Based on these findings, our work aims to further explore the impact of model and data scaling of CLIP models for the zero-shot gender classification task, while also observing the power of prompt tuning and ensemble in improving classification and fairness (TODO) measures.
Related work on Zero-shot Classification¶
Large Vision-Language Models perform extremely well in zero-shot downstream tasks \cite{clip}, when they are deployed without further training or fine-tuning. Hence, they can be used out-of-the-box, avoiding the massive amounts of processing power required to prepare the data, train the model, and fine-tune it. Specifically for zero-shot image classification tasks, the only step required is the proper class design, which must reflect the target classification labels and compose the text prompt. For example, a two-class problem involving cats and dogs can be seen as the process of encoding an image of such pets and comparing it with the encoding of a set of different text-prompts, such as ``a photo of a dog'' and ''a photo of a cat''. The contrastive-learning nature of these models will provide us with the ability to compute the cosine similarity between these images and the text-prompts to extract the final classification label.
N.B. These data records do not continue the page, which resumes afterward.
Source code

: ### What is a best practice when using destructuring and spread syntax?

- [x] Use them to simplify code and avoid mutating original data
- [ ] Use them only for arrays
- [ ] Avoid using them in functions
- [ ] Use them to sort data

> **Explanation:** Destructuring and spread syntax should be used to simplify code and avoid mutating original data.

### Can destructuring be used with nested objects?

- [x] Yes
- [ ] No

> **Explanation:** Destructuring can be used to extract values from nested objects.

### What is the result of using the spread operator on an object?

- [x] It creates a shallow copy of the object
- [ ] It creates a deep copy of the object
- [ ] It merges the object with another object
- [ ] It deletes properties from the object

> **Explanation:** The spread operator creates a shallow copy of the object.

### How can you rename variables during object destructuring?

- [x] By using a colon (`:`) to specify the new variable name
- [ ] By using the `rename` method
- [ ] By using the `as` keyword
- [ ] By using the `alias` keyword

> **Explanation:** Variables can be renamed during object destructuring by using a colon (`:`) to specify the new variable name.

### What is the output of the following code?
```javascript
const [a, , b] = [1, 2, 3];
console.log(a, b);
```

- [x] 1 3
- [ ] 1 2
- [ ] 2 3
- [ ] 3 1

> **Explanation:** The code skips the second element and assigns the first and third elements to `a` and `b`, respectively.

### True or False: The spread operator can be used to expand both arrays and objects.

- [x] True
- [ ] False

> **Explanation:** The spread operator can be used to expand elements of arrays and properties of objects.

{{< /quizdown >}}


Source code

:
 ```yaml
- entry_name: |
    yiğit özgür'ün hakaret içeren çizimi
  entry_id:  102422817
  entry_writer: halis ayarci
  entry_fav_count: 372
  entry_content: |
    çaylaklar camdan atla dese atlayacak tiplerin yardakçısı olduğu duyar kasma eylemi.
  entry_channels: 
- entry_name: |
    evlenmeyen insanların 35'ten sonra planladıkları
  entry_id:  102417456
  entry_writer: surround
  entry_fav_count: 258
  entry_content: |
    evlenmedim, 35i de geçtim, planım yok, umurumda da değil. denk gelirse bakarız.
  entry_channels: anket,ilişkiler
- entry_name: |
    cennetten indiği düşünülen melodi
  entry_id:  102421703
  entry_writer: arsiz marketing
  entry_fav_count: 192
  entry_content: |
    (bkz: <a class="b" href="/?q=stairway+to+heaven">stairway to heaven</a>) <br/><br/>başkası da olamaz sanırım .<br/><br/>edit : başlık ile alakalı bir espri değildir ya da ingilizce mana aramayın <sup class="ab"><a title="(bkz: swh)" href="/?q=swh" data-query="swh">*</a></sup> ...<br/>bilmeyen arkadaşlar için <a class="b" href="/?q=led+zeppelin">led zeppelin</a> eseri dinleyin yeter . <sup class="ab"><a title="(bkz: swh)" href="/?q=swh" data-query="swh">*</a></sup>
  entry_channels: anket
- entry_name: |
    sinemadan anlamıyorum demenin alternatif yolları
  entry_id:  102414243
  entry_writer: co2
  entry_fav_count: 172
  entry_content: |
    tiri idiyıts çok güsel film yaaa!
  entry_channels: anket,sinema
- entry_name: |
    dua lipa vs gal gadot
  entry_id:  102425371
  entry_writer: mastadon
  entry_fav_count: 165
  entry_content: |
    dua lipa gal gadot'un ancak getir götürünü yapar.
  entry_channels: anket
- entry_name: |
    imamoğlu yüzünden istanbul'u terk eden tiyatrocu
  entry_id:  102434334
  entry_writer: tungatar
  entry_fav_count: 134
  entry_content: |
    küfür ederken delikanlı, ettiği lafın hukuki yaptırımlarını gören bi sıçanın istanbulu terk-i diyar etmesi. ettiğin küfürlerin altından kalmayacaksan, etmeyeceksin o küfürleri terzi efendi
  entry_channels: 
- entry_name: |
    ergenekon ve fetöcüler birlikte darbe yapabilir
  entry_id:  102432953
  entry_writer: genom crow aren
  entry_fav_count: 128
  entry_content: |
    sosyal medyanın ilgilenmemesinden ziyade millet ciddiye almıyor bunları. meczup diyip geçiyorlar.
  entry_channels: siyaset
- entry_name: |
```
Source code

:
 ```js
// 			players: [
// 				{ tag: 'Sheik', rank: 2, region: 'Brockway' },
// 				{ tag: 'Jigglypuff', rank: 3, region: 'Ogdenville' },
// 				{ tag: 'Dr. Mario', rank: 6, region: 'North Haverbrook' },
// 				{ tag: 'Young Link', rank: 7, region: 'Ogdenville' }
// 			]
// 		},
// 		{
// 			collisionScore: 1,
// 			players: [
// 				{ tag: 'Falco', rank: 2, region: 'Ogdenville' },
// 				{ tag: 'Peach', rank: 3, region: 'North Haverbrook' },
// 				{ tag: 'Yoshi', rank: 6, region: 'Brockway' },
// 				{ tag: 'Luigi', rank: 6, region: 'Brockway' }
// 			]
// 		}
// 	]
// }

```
To further explore the capabilities of CLIP in zero-shot tasks, the authors of openCLIP\cite{open_clip} trained several ViT models with different patch sizes and number of trainable parameters on a variety of open-source datasets, like Laion-400M \cite{laion400}, Laion-5B \cite{laion}, DataComp-1B and its unfiltered version with 12.8B image-text pairs called CommonPool \cite{datacomp}. They observed the scaling behavior of CLIP models as a function of training set size, model size and compute. Beyond their findings, they also released more than 120 model checkpoints, trained on different dataset combinations, in their public repository \cite{open_clip_repo}. Gadre et al.~\cite{datacomp} showed that scaling is important, but the quality of the dataset also plays an important role. In fact, their results indicated that using a ``good'' subset of massive datasets can yield better results than training using all data.
In \cite{learn_name_classes} the authors draw attention to the fact that VLMs suffer from high sensitivity to class-prompt textual content and from the complexity to adapt to new, unseen data. They propose to leverage the concept of textual inversion \cite{textual_inversion} to adapt models to new data and thus address suboptimal, and potentially wrong, labels. To do so they describe categories of interest by applying available data to learn optimal word embeddings, as a function fo the visual content.
In the work of \cite{tai-dpt} the contrastive-learning nature of image and text encoders found in VLMs is explored to treat texts as images for prompt tuning, alleviating the need of visual data to learn prompts and reducing the impact of data-limited and label-limited settings.
The authors of \cite{robustification} observe how language models contain actionable insights that can be exploited to improve themselves or other models, and showed how it is possible to improve model's zero-shot performance without labeled data, training or fine-tuning or manual identification.